Looking fOr Myself…
And Discovering It
The past few years have been terrifying for me with regards as to how to make a living, feed my family and, in general, survive here in New Orleans.
Maybe you’ve heard, or more likely seen on the Internet, that journalism, particularly print journalism – the kind that’s not on the Internet, but in your actual hands – is a dying art.
Because of the Internet.
Weird when you think about it: It’s the only instance I know of where the messenger killed the message. It is like living inside of an Escher print, walking up a set of stairs only to find yourself in the basement. Or, more precisely, living inside of an Escher print that you saw on the Internet, not in actual print.
Damn you, Al Gore!
But thank God for New Orleans Magazine, my last steady refuge to practice the art that I’ve spent my entire adult life refining, honing and generally working real hard at to inform, entertain and, in the rarest of cases, enlighten. Because a hard lesson I learned over the past several years has been that I actually don’t possess any marketable skills other than writing.
This is a subject I addressed at great length in the December 2015 issue of this magazine, so I won’t delve deep into it here, but my curse is that my father – an educator by craft and passion – made sure I knew how to spell carburetor, but not what it does or how to fix one.
Hell, I don’t even know what a carburetor looks like.
And so I scramble along, trying to figure out how to stay alive, survive and maybe even thrive again one day. With an admittedly limited skill set.
Now, if New Orleans Magazine published every day – or heck, even every week – then maybe I could make a full time living out of writing again in this city. (Or if they paid me, oh, say, $4,000 or $5,000 for each monthly column, then everything would be peachy.)
But they don’t, obviously. (But I should obligingly note that, by today’s standards, this is actually a fair and abiding publication, dispensing a fair wage for fair hard work.) But it’s only once a month. And I need to buy groceries four times a month. And so I’ve tossed and turned and ranted and raved and wondered: What the hell am I going to do with my life?
As we all know, that’s a question better suited for a 20-year-old, maybe even a 30-year-old in our era of stunted maturity, but at age 55, it can be a hell of scary notion. And then, one day, I realized something. There IS another thing I know how to do!
How it evaded me for so long, I have no idea. Because it’s something my friends, family, colleagues, coworkers, bartenders, neighbors, grocery store cashiers, postal carriers and anyone else within my general vicinity can identify within minutes: I can talk. A lot. And for a long time.
And that’s how I recently became an officially licensed tour guide for the City of New Orleans, Safety and Permits department No. 16LTG-03867, expiration date: 05-13-2018. (This is kind of off point, but the photo on my ID is much better than the one on my driver’s license.)
And so I have a job. A real job. Sort of. An almost full time job – for the first time since I quit waiting tables back in November 2014.
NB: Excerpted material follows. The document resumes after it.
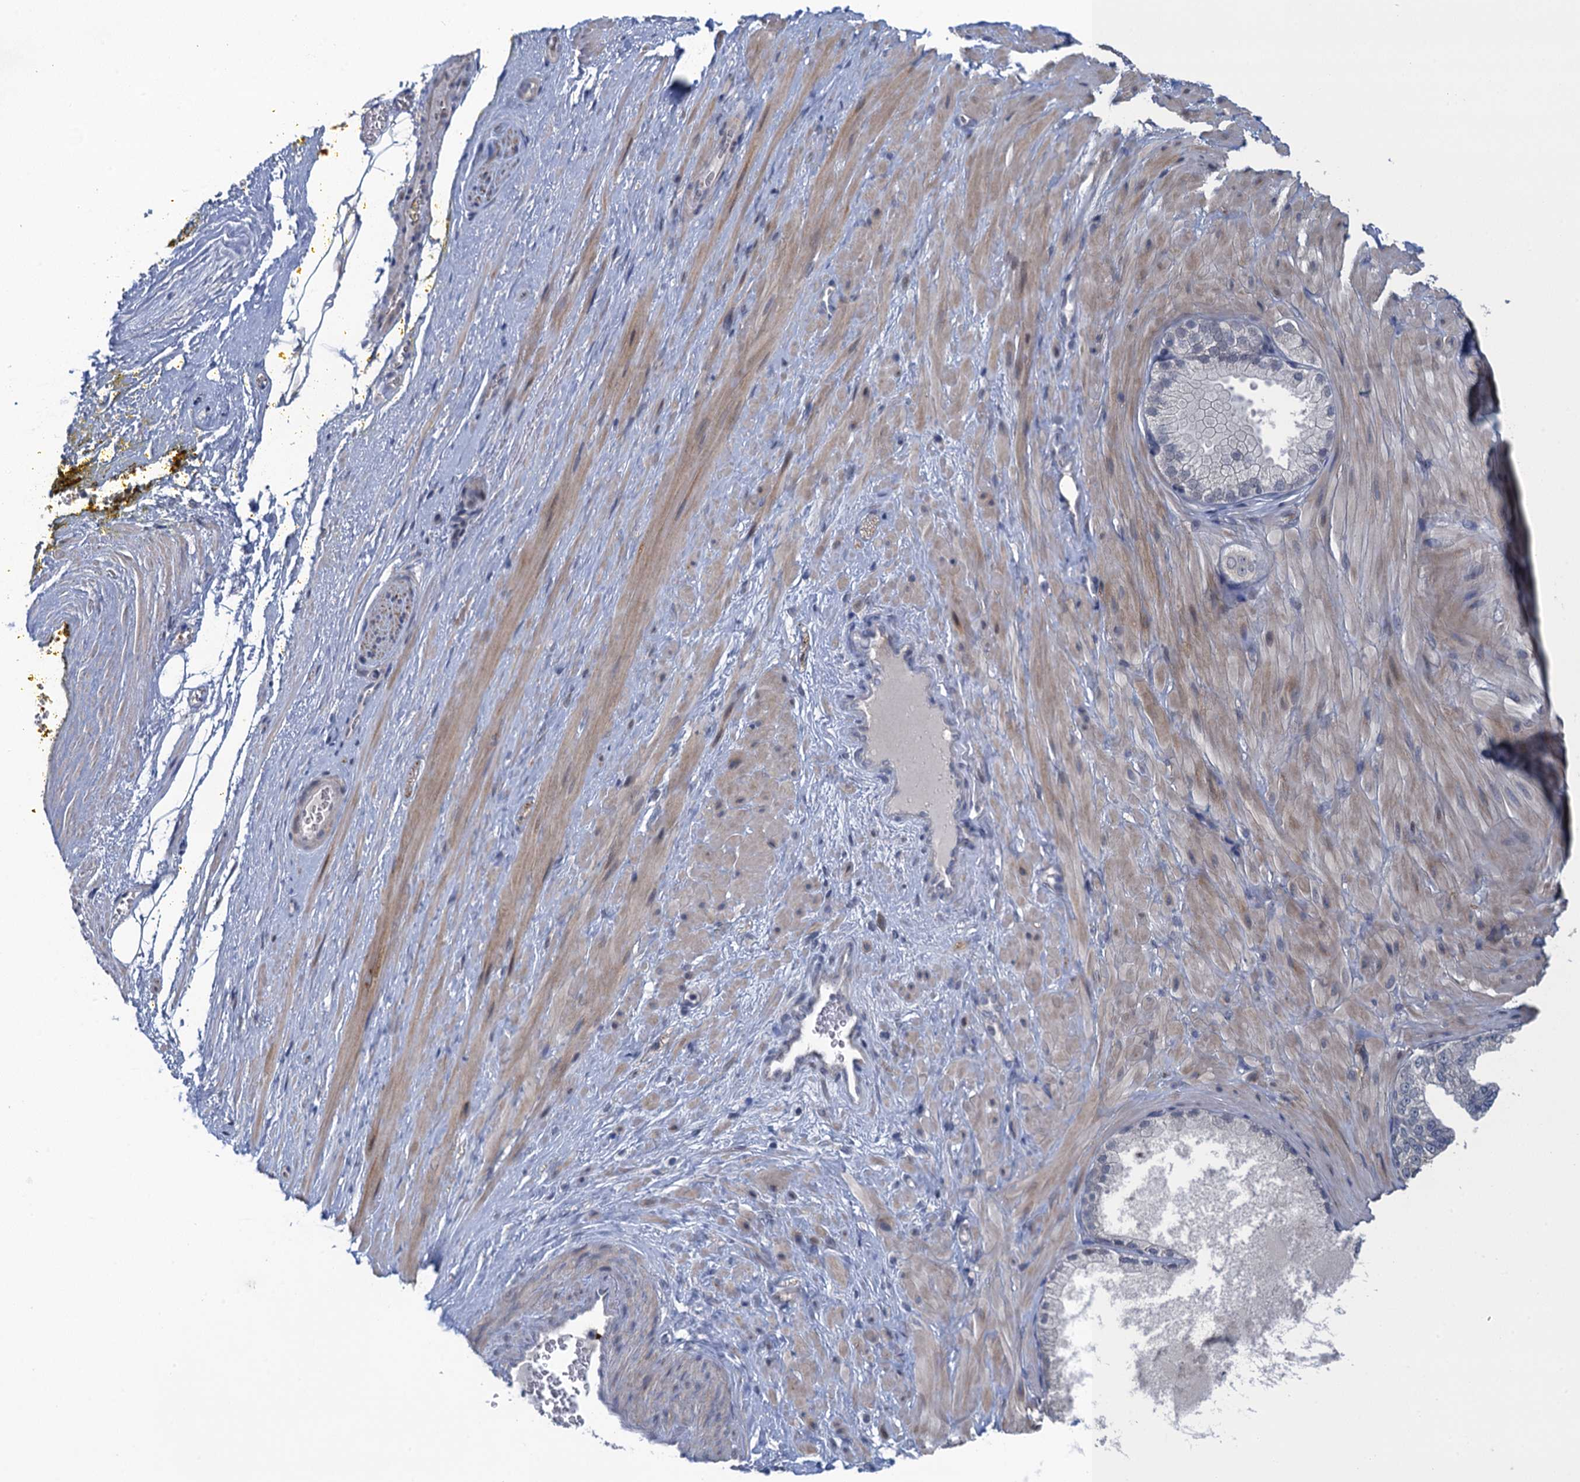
{"staining": {"intensity": "negative", "quantity": "none", "location": "none"}, "tissue": "adipose tissue", "cell_type": "Adipocytes", "image_type": "normal", "snomed": [{"axis": "morphology", "description": "Normal tissue, NOS"}, {"axis": "morphology", "description": "Adenocarcinoma, Low grade"}, {"axis": "topography", "description": "Prostate"}, {"axis": "topography", "description": "Peripheral nerve tissue"}], "caption": "Adipocytes show no significant protein positivity in benign adipose tissue.", "gene": "MRFAP1", "patient": {"sex": "male", "age": 63}}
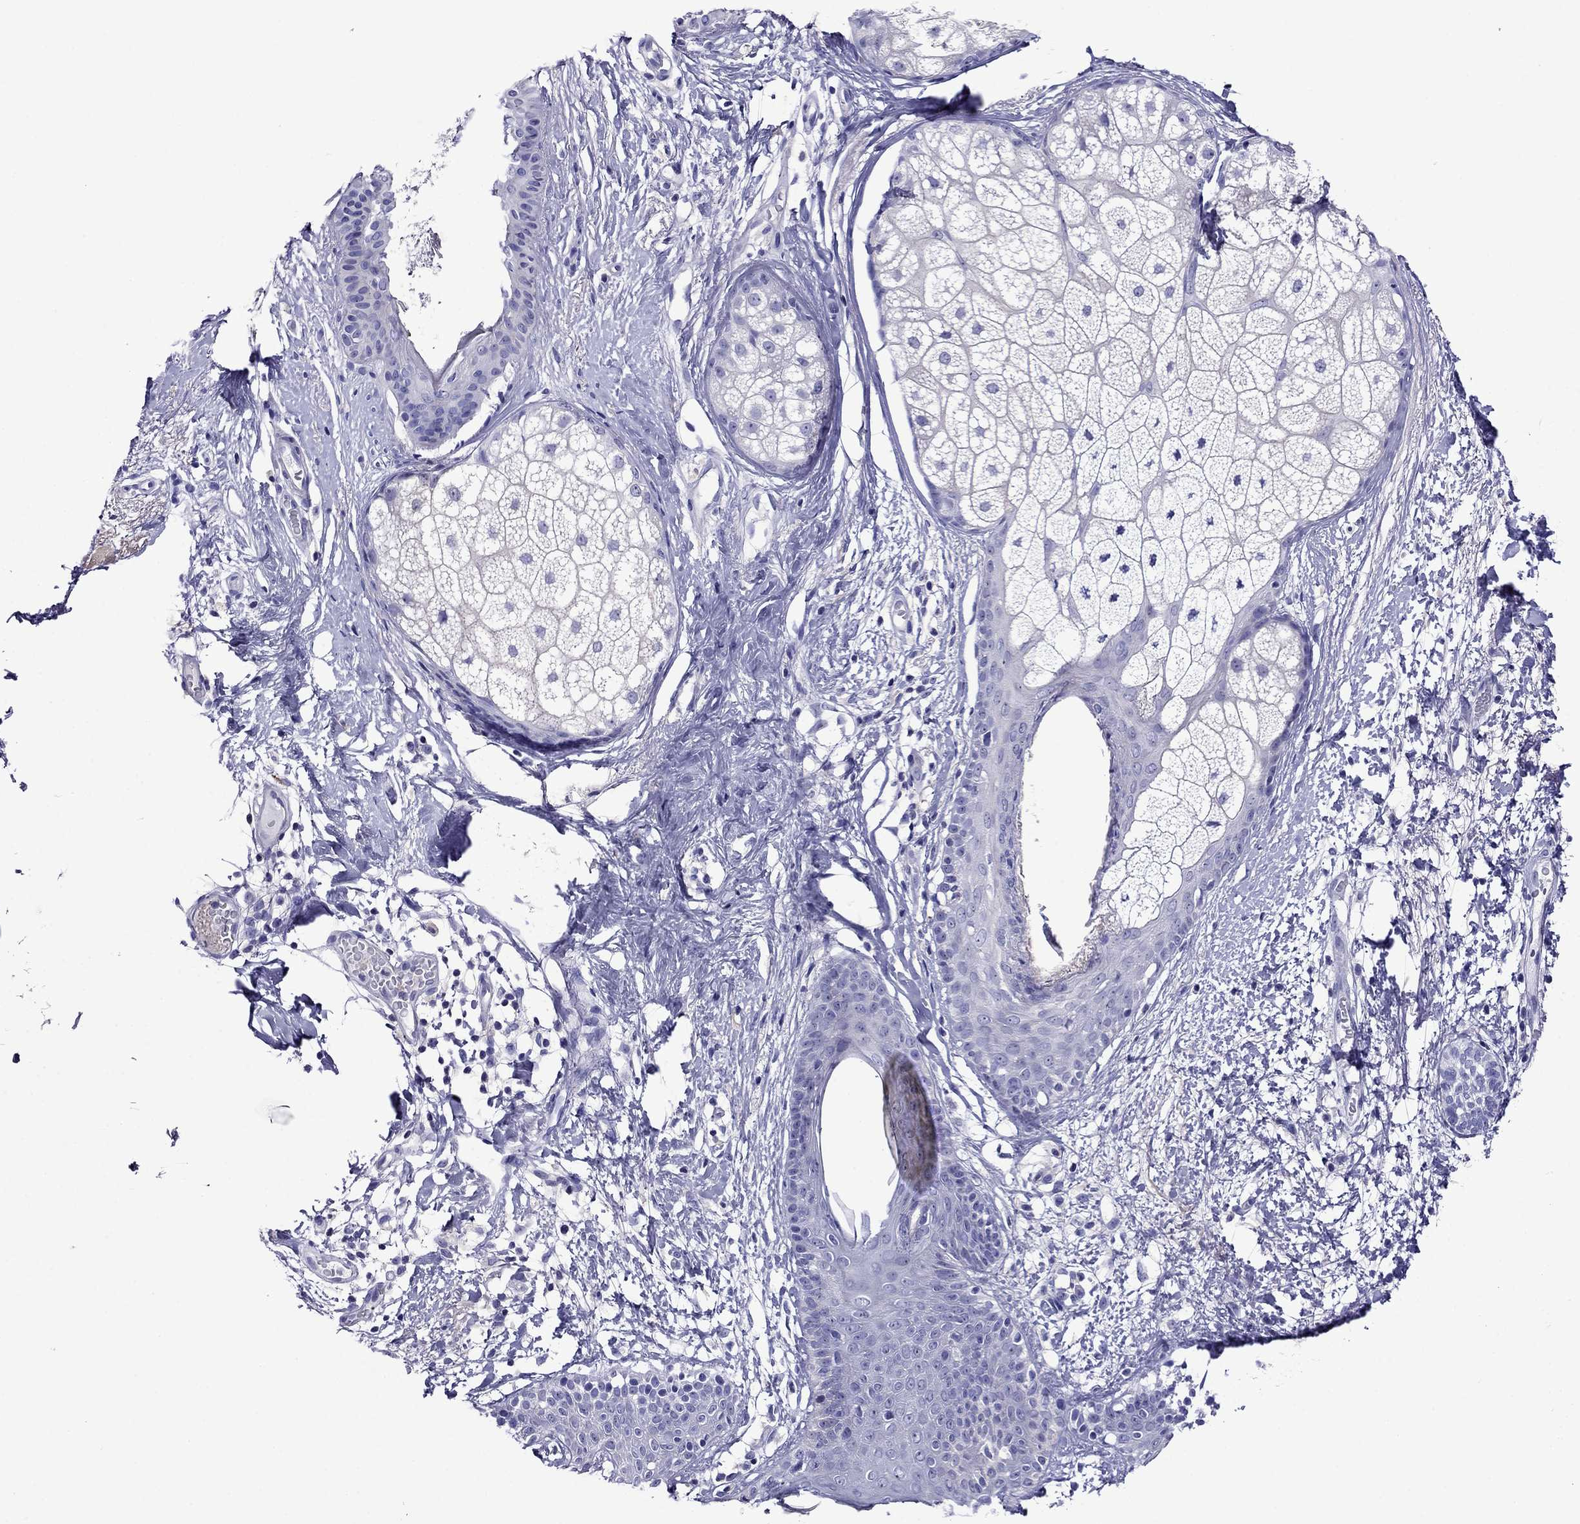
{"staining": {"intensity": "negative", "quantity": "none", "location": "none"}, "tissue": "skin cancer", "cell_type": "Tumor cells", "image_type": "cancer", "snomed": [{"axis": "morphology", "description": "Normal tissue, NOS"}, {"axis": "morphology", "description": "Basal cell carcinoma"}, {"axis": "topography", "description": "Skin"}], "caption": "Histopathology image shows no protein expression in tumor cells of skin cancer tissue. (DAB immunohistochemistry, high magnification).", "gene": "SCG2", "patient": {"sex": "male", "age": 84}}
And my job now is to talk. A lot. For a long time. And get paid for it. And that’s either the most astounding or absurd notion I’ve ever known, or perhaps both.
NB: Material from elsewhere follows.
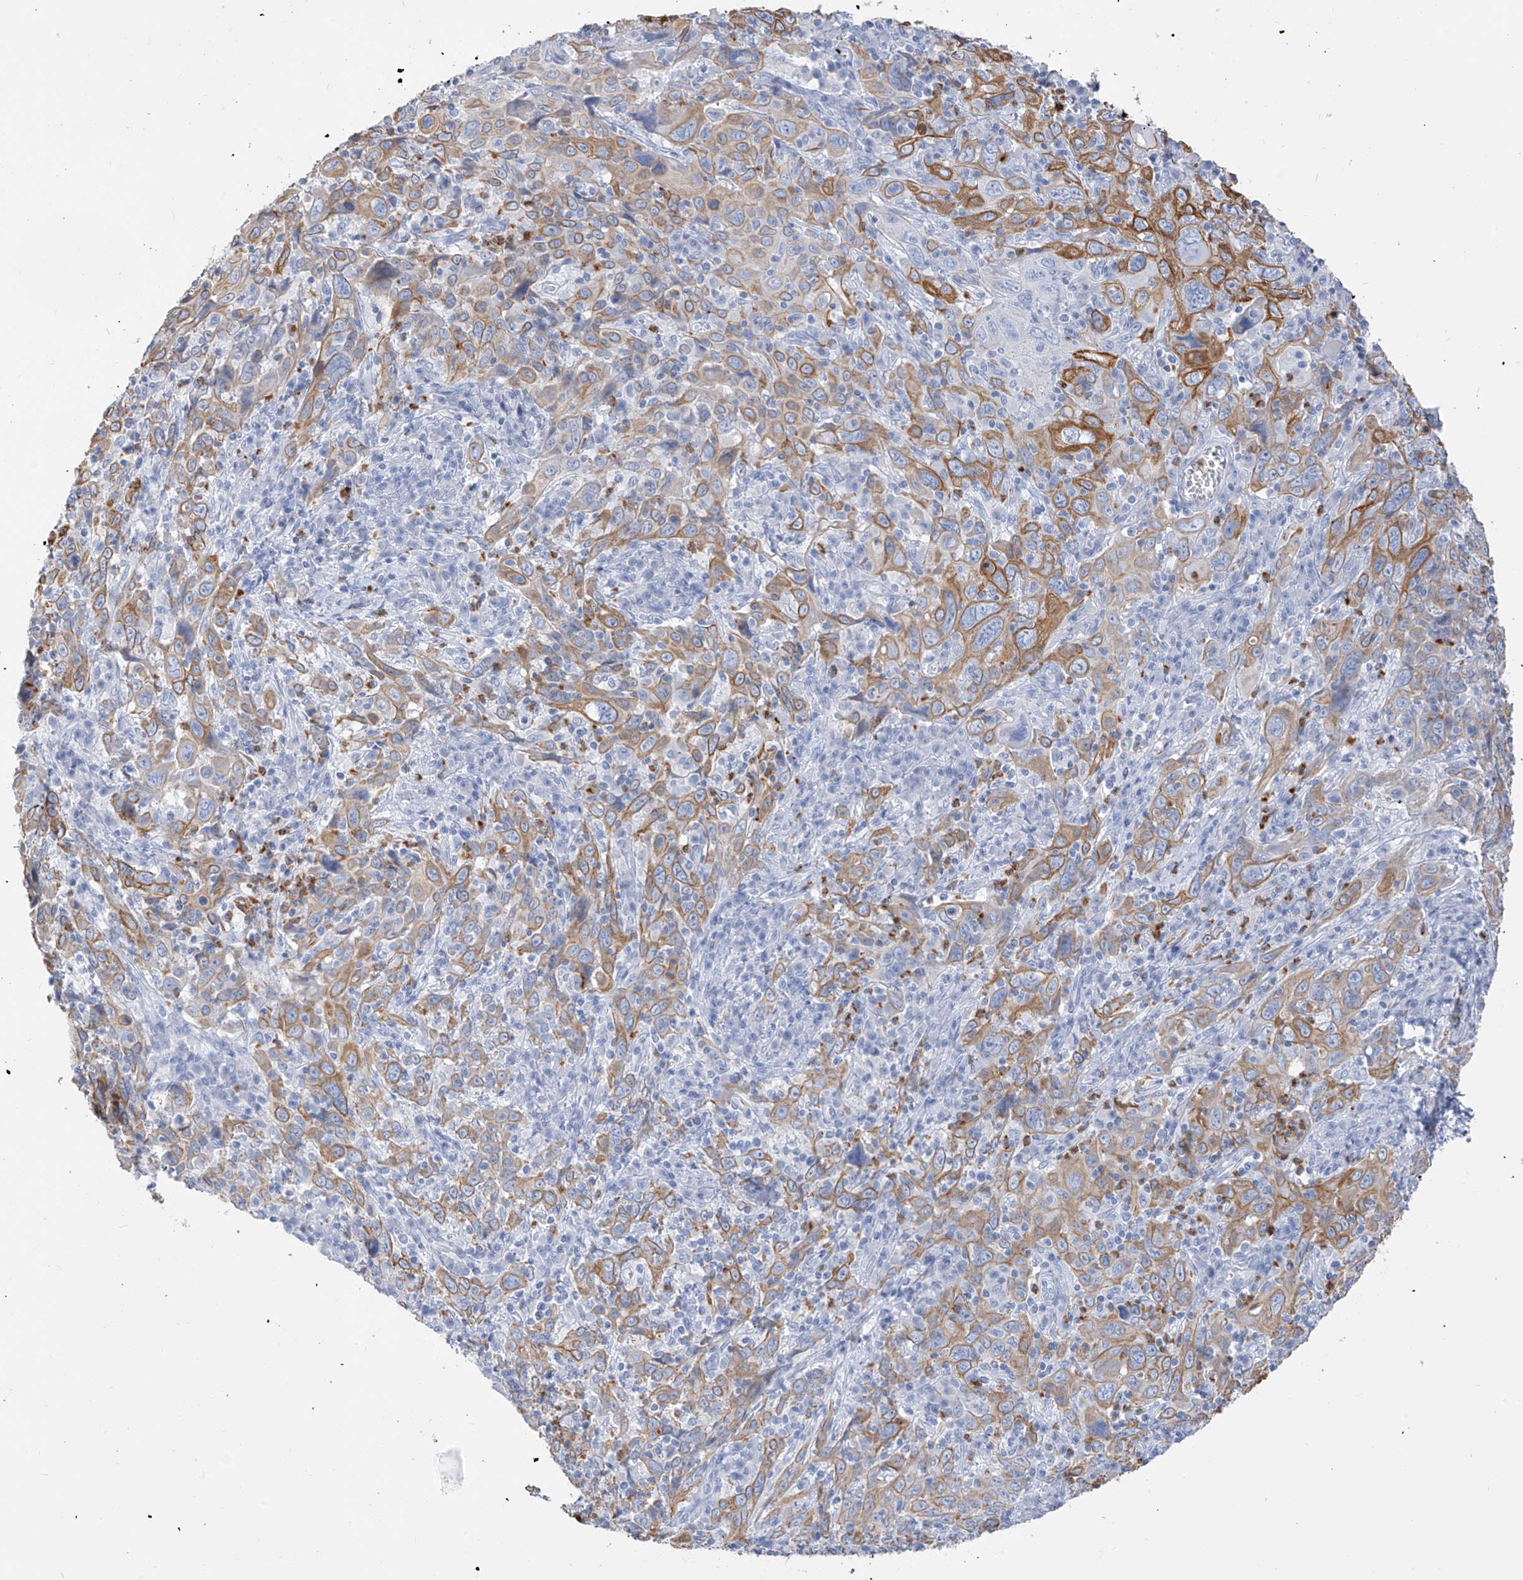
{"staining": {"intensity": "moderate", "quantity": "25%-75%", "location": "cytoplasmic/membranous"}, "tissue": "cervical cancer", "cell_type": "Tumor cells", "image_type": "cancer", "snomed": [{"axis": "morphology", "description": "Squamous cell carcinoma, NOS"}, {"axis": "topography", "description": "Cervix"}], "caption": "Immunohistochemistry photomicrograph of neoplastic tissue: human cervical cancer stained using IHC demonstrates medium levels of moderate protein expression localized specifically in the cytoplasmic/membranous of tumor cells, appearing as a cytoplasmic/membranous brown color.", "gene": "PAFAH1B3", "patient": {"sex": "female", "age": 46}}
Why didn’t somebody tell me about this years ago?
At press time, I have literally just begun this new venture, this new … calling. I have no idea if I’ll be any good at it or if I can actually make a good living at it, but I do know this: I’ll bet by next month I’ll have a lot of interesting stories to tell about this most intriguing – and ubiquitous – New Orleans occupation.
And here’s the cool thing about that: I’ll get to write it. Right here in this magazine. Writing for a living about talking for a living.
Life can truly be a wonder to behold.